• _Problem description_: Go through the material below and count the lines containing the word "span". Give that number by itself.

• _Stored data_:
##########

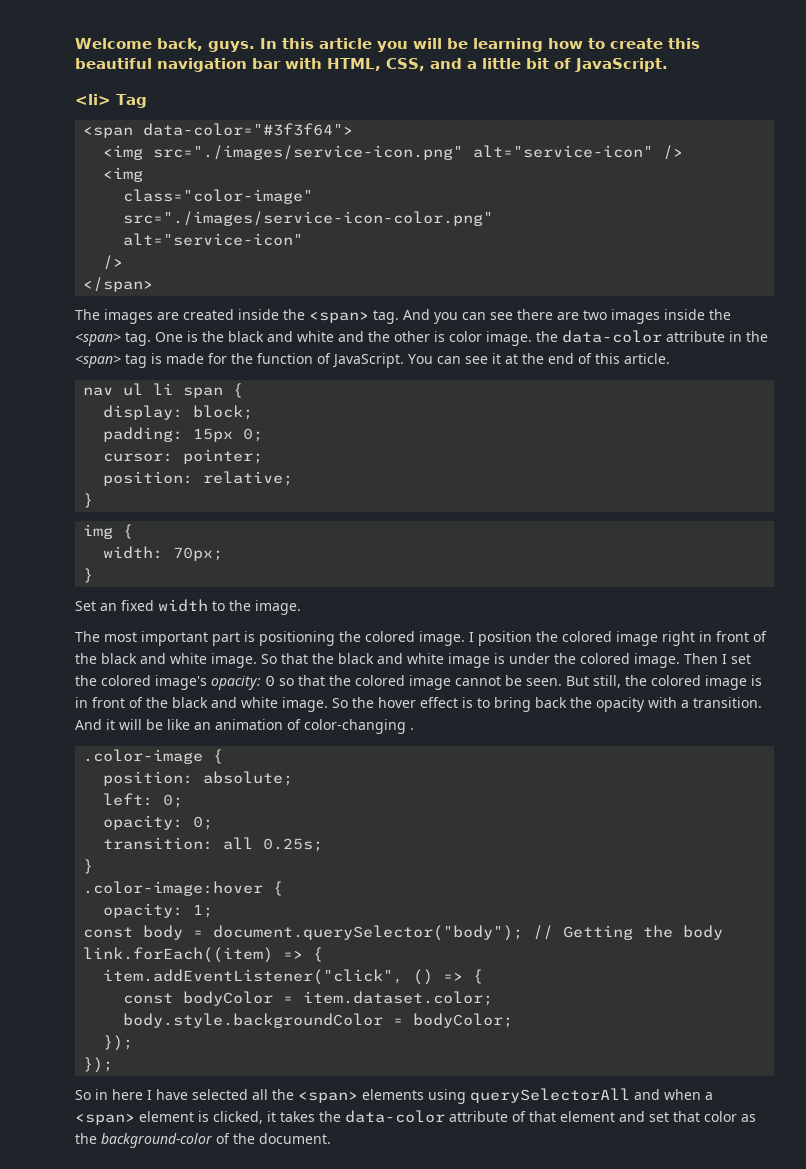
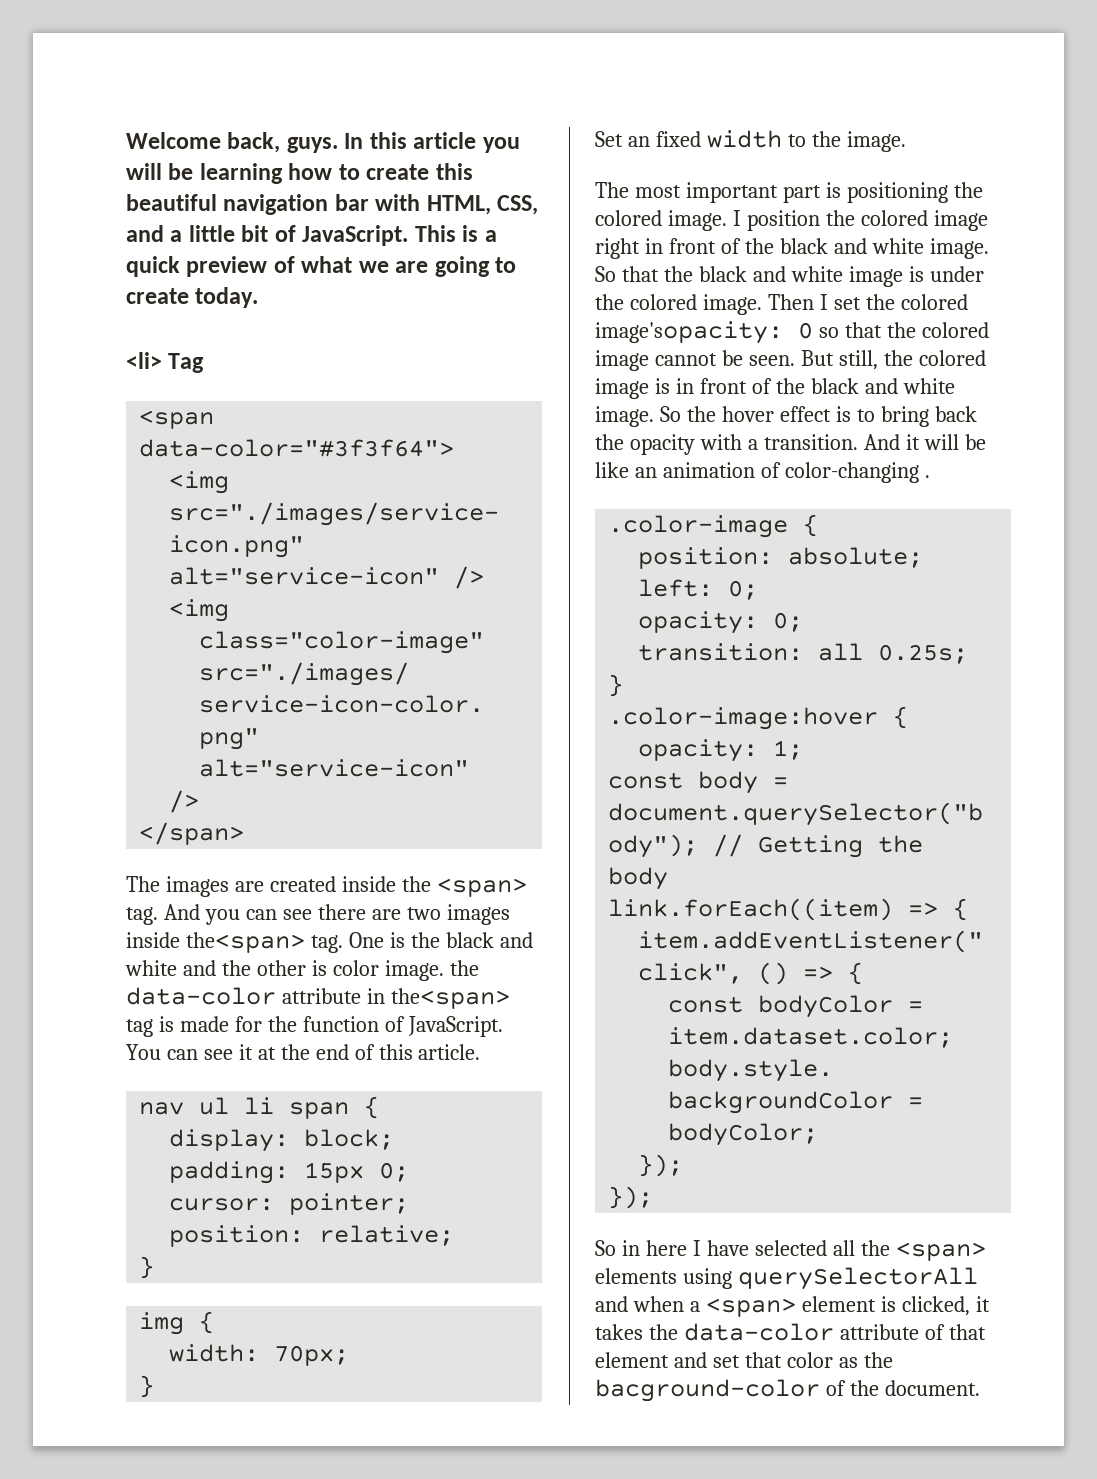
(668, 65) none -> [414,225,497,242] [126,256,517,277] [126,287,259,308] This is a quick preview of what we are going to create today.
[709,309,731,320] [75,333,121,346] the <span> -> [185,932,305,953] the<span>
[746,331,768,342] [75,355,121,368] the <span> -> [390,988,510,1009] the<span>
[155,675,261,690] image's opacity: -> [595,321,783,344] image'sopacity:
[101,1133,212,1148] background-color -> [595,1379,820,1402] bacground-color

##########

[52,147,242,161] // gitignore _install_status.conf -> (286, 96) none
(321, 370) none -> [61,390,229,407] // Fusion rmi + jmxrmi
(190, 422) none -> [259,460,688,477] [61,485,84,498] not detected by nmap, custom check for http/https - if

##########

• _Task result_: 2